**Task**
Each entry is to be retyped exactly as it appears, and each image is to be dropped.

==== Records for processing

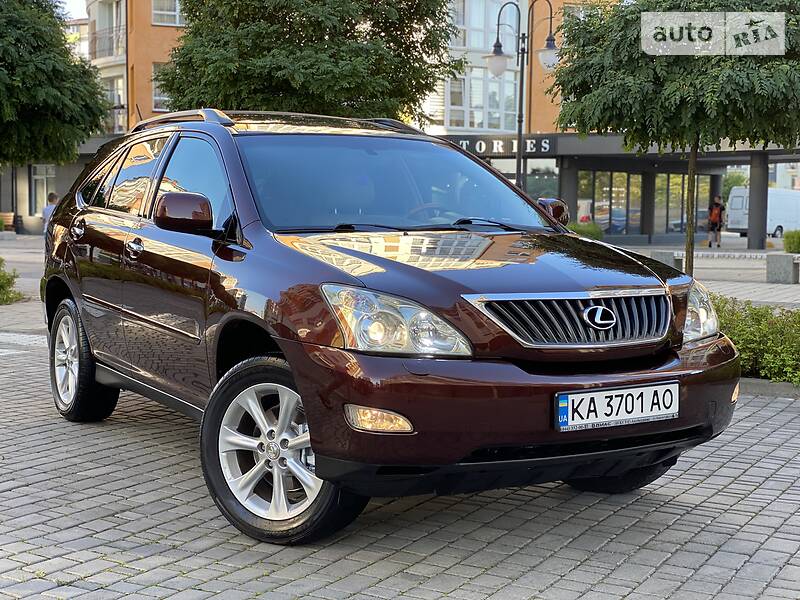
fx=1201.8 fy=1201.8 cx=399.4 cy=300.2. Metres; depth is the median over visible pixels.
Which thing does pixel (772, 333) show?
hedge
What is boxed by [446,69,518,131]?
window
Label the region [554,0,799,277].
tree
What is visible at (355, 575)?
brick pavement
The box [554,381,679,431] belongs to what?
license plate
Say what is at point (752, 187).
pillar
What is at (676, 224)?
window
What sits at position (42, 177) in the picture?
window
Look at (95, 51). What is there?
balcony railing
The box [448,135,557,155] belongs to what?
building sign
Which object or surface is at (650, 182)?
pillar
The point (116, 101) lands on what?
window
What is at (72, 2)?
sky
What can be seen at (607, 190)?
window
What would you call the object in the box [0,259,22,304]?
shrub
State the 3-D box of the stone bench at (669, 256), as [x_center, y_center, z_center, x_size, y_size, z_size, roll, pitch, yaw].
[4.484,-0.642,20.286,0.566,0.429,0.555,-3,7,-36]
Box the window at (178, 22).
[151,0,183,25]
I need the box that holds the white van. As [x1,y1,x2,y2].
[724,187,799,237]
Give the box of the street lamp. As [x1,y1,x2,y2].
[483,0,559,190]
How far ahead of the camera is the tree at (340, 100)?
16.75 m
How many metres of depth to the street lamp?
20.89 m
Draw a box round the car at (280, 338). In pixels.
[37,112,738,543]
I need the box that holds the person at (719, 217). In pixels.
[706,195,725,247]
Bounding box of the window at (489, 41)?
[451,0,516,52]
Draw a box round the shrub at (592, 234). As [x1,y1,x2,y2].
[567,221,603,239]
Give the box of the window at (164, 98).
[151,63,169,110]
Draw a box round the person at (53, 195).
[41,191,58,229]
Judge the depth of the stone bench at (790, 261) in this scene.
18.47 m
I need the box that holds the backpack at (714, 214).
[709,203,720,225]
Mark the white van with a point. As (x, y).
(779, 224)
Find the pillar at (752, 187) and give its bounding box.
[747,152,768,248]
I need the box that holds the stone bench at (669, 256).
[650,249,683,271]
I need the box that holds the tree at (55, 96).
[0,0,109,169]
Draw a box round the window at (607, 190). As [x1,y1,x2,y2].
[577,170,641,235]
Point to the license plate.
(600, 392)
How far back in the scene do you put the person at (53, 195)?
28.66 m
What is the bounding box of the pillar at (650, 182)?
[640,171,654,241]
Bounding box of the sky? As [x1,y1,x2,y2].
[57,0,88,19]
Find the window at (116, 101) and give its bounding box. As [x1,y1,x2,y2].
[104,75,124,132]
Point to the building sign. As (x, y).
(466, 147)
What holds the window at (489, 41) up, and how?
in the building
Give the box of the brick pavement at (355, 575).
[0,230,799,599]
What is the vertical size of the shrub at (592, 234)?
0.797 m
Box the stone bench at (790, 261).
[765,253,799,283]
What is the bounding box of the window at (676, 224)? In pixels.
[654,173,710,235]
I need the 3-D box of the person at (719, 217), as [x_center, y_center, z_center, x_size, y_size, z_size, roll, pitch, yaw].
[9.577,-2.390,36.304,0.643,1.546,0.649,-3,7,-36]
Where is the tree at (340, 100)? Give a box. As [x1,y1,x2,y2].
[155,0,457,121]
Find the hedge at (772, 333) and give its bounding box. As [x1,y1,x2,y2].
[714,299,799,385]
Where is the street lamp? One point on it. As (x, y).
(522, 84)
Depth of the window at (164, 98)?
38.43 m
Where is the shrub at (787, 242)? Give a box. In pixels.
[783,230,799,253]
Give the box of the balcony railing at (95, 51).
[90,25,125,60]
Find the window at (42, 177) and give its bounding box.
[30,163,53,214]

========

**Answer to the exercise**
fx=1201.8 fy=1201.8 cx=399.4 cy=300.2. Metres; depth is the median over visible pixels.
Which thing does pixel (772, 333) show?
hedge
What is boxed by [446,69,518,131]?
window
Label the region [554,0,799,277].
tree
What is visible at (355, 575)?
brick pavement
The box [554,381,679,431] belongs to what?
license plate
Say what is at point (752, 187).
pillar
What is at (676, 224)?
window
What sits at position (42, 177) in the picture?
window
Look at (95, 51). What is there?
balcony railing
The box [448,135,557,155] belongs to what?
building sign
Which object or surface is at (650, 182)?
pillar
The point (116, 101) lands on what?
window
What is at (72, 2)?
sky
What can be seen at (607, 190)?
window
What would you call the object in the box [0,259,22,304]?
shrub
State the 3-D box of the stone bench at (669, 256), as [x_center, y_center, z_center, x_size, y_size, z_size, roll, pitch, yaw].
[4.484,-0.642,20.286,0.566,0.429,0.555,-3,7,-36]
Box the window at (178, 22).
[151,0,183,25]
I need the box that holds the white van. As [x1,y1,x2,y2].
[724,187,799,237]
Give the box of the street lamp. As [x1,y1,x2,y2].
[483,0,559,190]
How far ahead of the camera is the tree at (340, 100)?
16.75 m
How many metres of depth to the street lamp?
20.89 m
Draw a box round the car at (280, 338). In pixels.
[37,112,738,543]
I need the box that holds the person at (719, 217). In pixels.
[706,195,725,247]
Bounding box of the window at (489, 41)?
[451,0,516,52]
Draw a box round the shrub at (592, 234). As [x1,y1,x2,y2].
[567,221,603,239]
Give the box of the window at (164, 98).
[151,63,169,110]
Draw a box round the person at (53, 195).
[41,191,58,229]
Judge the depth of the stone bench at (790, 261) in this scene.
18.47 m
I need the box that holds the backpack at (714, 214).
[709,203,720,225]
Mark the white van with a point. As (x, y).
(779, 224)
Find the pillar at (752, 187) and give its bounding box.
[747,152,768,248]
I need the box that holds the stone bench at (669, 256).
[650,249,683,271]
I need the box that holds the tree at (55, 96).
[0,0,109,169]
Draw a box round the window at (607, 190). As [x1,y1,x2,y2].
[577,170,641,235]
Point to the license plate.
(600, 392)
How far back in the scene do you put the person at (53, 195)?
28.66 m
What is the bounding box of the pillar at (650, 182)?
[640,171,654,241]
Bounding box of the sky? As [x1,y1,x2,y2].
[57,0,88,19]
Find the window at (116, 101) and give its bounding box. As [x1,y1,x2,y2].
[104,75,124,132]
Point to the building sign. As (x, y).
(466, 147)
What holds the window at (489, 41) up, and how?
in the building
Give the box of the brick pavement at (355, 575).
[0,230,799,599]
What is the vertical size of the shrub at (592, 234)?
0.797 m
Box the stone bench at (790, 261).
[765,253,799,283]
What is the bounding box of the window at (676, 224)? In pixels.
[654,173,710,235]
I need the 3-D box of the person at (719, 217), as [x_center, y_center, z_center, x_size, y_size, z_size, roll, pitch, yaw].
[9.577,-2.390,36.304,0.643,1.546,0.649,-3,7,-36]
Where is the tree at (340, 100)? Give a box. As [x1,y1,x2,y2].
[155,0,457,121]
Find the hedge at (772, 333) and give its bounding box. As [x1,y1,x2,y2].
[714,299,799,385]
Where is the street lamp? One point on it. As (x, y).
(522, 84)
Depth of the window at (164, 98)?
38.43 m
Where is the shrub at (787, 242)? Give a box. In pixels.
[783,230,799,253]
Give the box of the balcony railing at (95, 51).
[90,25,125,60]
Find the window at (42, 177) and give its bounding box.
[30,163,53,214]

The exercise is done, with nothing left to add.